Your objective -> Copy the data that follows exactly, and include none of its images.

────

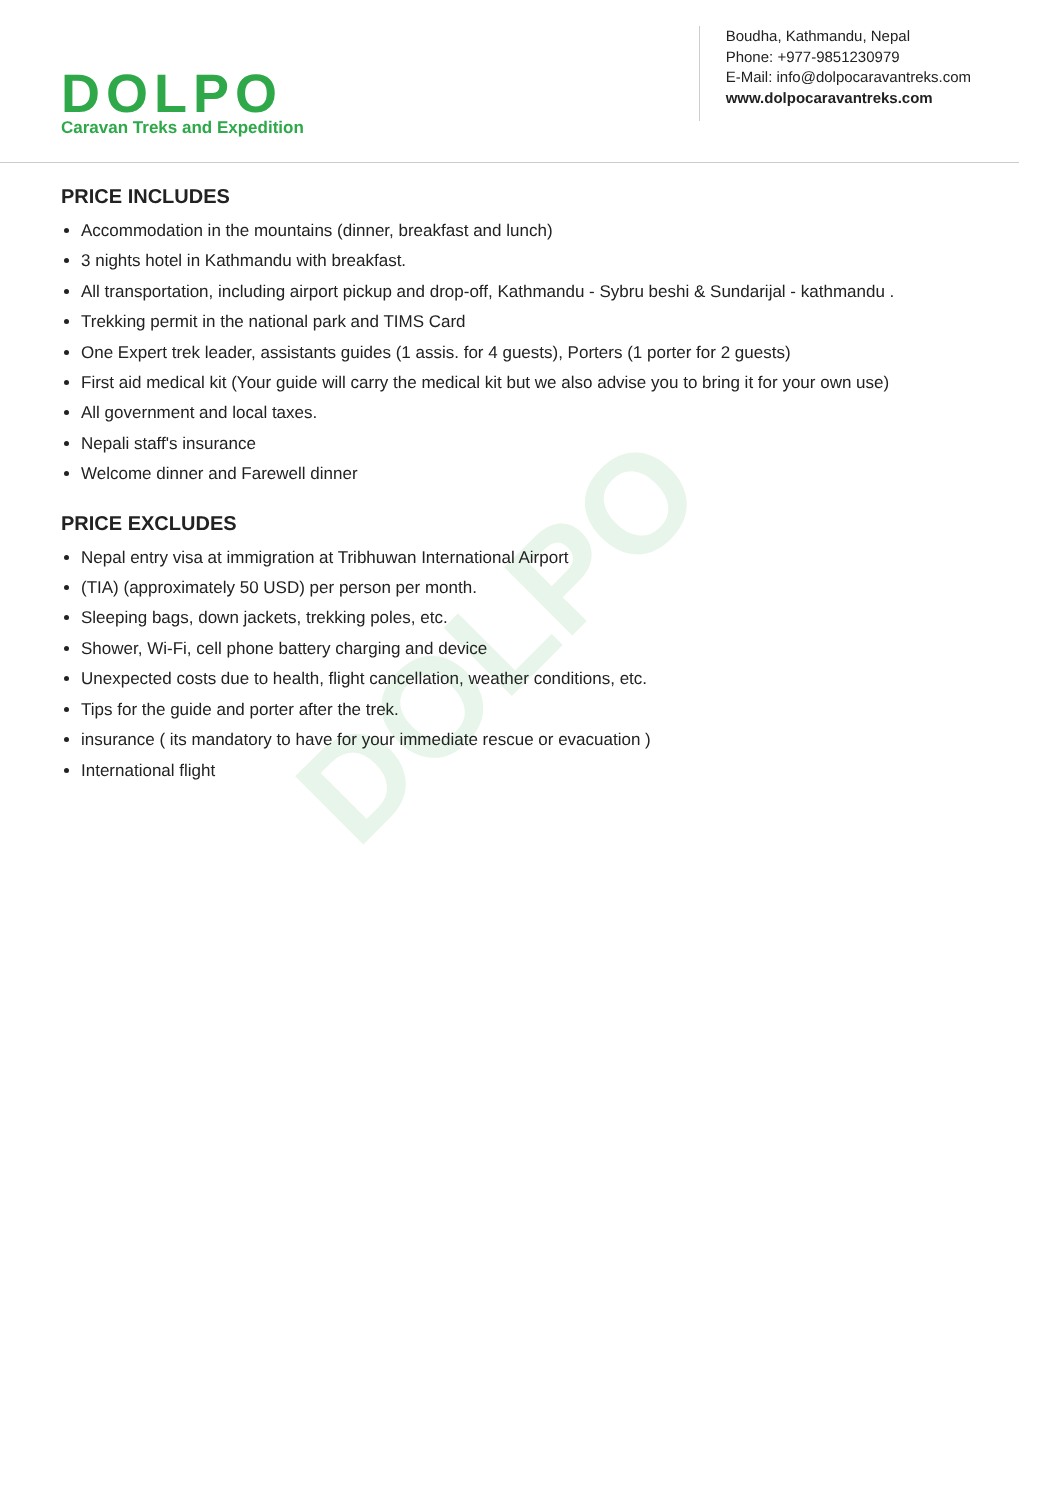DOLPO
DOLPO
Caravan Treks and Expedition
Boudha, Kathmandu, Nepal
Phone: +977-9851230979
E-Mail: info@dolpocaravantreks.com
www.dolpocaravantreks.com
PRICE INCLUDES
Accommodation in the mountains (dinner, breakfast and lunch)
3 nights hotel in Kathmandu with breakfast.
All transportation, including airport pickup and drop-off, Kathmandu - Sybru beshi & Sundarijal - kathmandu .
Trekking permit in the national park and TIMS Card
One Expert trek leader, assistants guides (1 assis. for 4 guests), Porters (1 porter for 2 guests)
First aid medical kit (Your guide will carry the medical kit but we also advise you to bring it for your own use)
All government and local taxes.
Nepali staff's insurance
Welcome dinner and Farewell dinner
PRICE EXCLUDES
Nepal entry visa at immigration at Tribhuwan International Airport
(TIA) (approximately 50 USD) per person per month.
Sleeping bags, down jackets, trekking poles, etc.
Shower, Wi-Fi, cell phone battery charging and device
Unexpected costs due to health, flight cancellation, weather conditions, etc.
Tips for the guide and porter after the trek.
insurance ( its mandatory to have for your immediate rescue or evacuation )
International flight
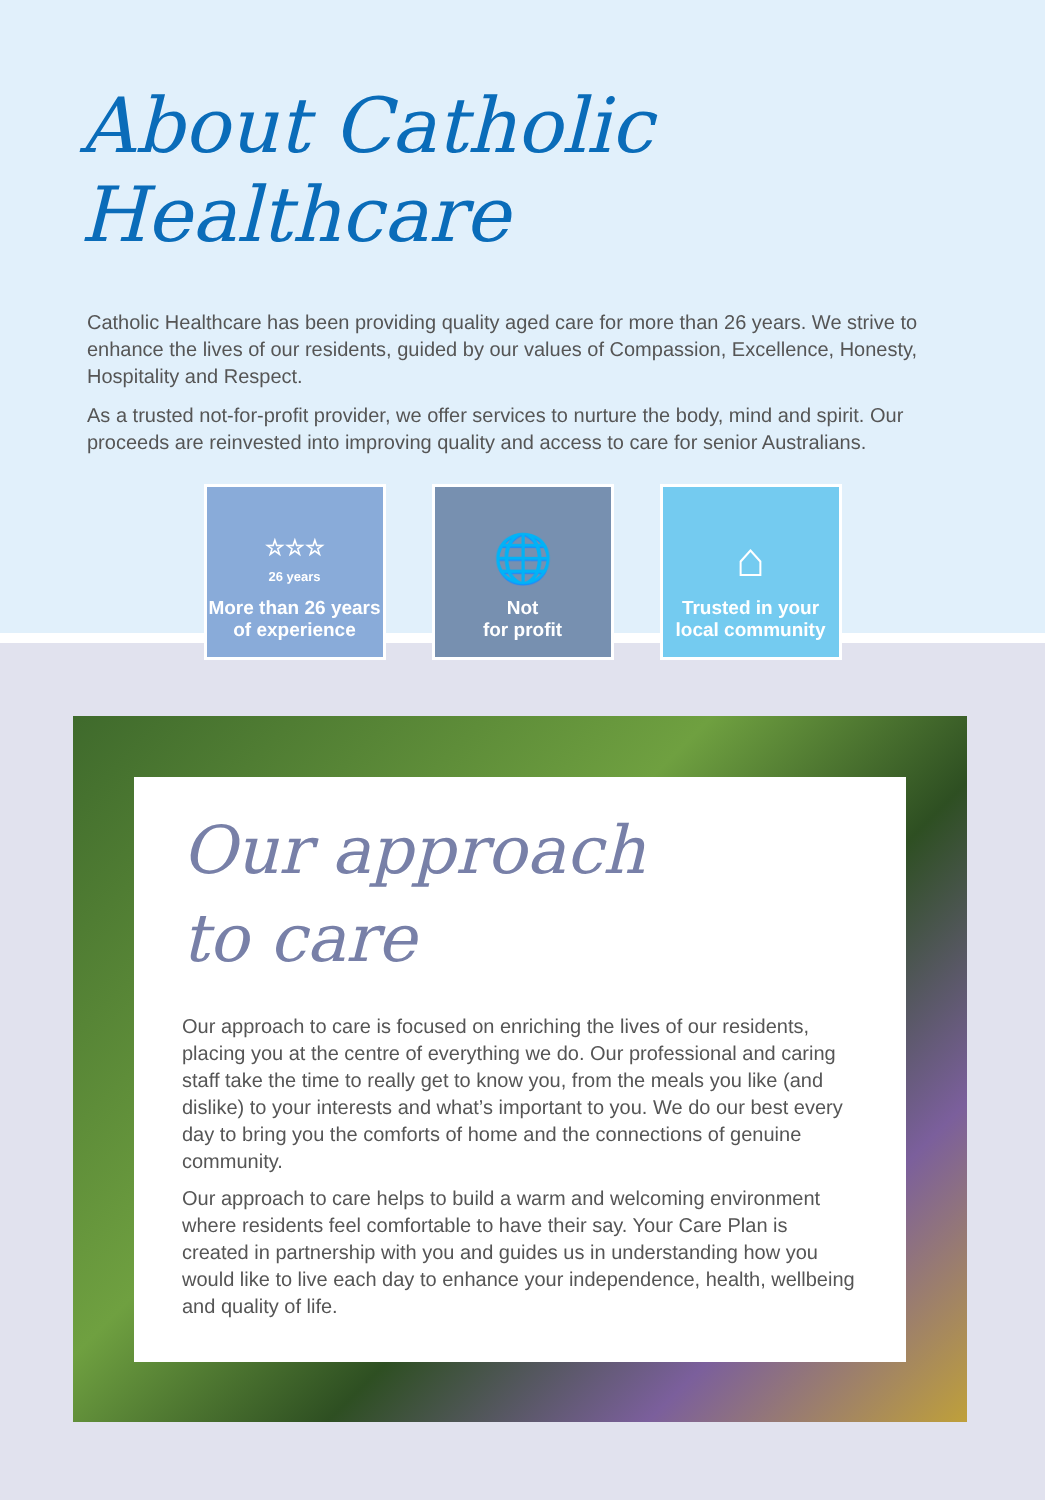About Catholic Healthcare
Catholic Healthcare has been providing quality aged care for more than 26 years. We strive to enhance the lives of our residents, guided by our values of Compassion, Excellence, Honesty, Hospitality and Respect.
As a trusted not-for-profit provider, we offer services to nurture the body, mind and spirit. Our proceeds are reinvested into improving quality and access to care for senior Australians.
☆☆☆
26 years
More than 26 years
of experience
🌐
Not
for profit
⌂
Trusted in your
local community
Our approach
to care
Our approach to care is focused on enriching the lives of our residents, placing you at the centre of everything we do. Our professional and caring staff take the time to really get to know you, from the meals you like (and dislike) to your interests and what’s important to you. We do our best every day to bring you the comforts of home and the connections of genuine community.
Our approach to care helps to build a warm and welcoming environment where residents feel comfortable to have their say. Your Care Plan is created in partnership with you and guides us in understanding how you would like to live each day to enhance your independence, health, wellbeing and quality of life.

────

Result ->
DOLPO
DOLPO
Caravan Treks and Expedition
Boudha, Kathmandu, Nepal
Phone: +977-9851230979
E-Mail: info@dolpocaravantreks.com
www.dolpocaravantreks.com
PRICE INCLUDES
Accommodation in the mountains (dinner, breakfast and lunch)
3 nights hotel in Kathmandu with breakfast.
All transportation, including airport pickup and drop-off, Kathmandu - Sybru beshi & Sundarijal - kathmandu .
Trekking permit in the national park and TIMS Card
One Expert trek leader, assistants guides (1 assis. for 4 guests), Porters (1 porter for 2 guests)
First aid medical kit (Your guide will carry the medical kit but we also advise you to bring it for your own use)
All government and local taxes.
Nepali staff's insurance
Welcome dinner and Farewell dinner
PRICE EXCLUDES
Nepal entry visa at immigration at Tribhuwan International Airport
(TIA) (approximately 50 USD) per person per month.
Sleeping bags, down jackets, trekking poles, etc.
Shower, Wi-Fi, cell phone battery charging and device
Unexpected costs due to health, flight cancellation, weather conditions, etc.
Tips for the guide and porter after the trek.
insurance ( its mandatory to have for your immediate rescue or evacuation )
International flight
About Catholic Healthcare
Catholic Healthcare has been providing quality aged care for more than 26 years. We strive to enhance the lives of our residents, guided by our values of Compassion, Excellence, Honesty, Hospitality and Respect.
As a trusted not-for-profit provider, we offer services to nurture the body, mind and spirit. Our proceeds are reinvested into improving quality and access to care for senior Australians.
☆☆☆
26 years
More than 26 years
of experience
🌐
Not
for profit
⌂
Trusted in your
local community
Our approach
to care
Our approach to care is focused on enriching the lives of our residents, placing you at the centre of everything we do. Our professional and caring staff take the time to really get to know you, from the meals you like (and dislike) to your interests and what’s important to you. We do our best every day to bring you the comforts of home and the connections of genuine community.
Our approach to care helps to build a warm and welcoming environment where residents feel comfortable to have their say. Your Care Plan is created in partnership with you and guides us in understanding how you would like to live each day to enhance your independence, health, wellbeing and quality of life.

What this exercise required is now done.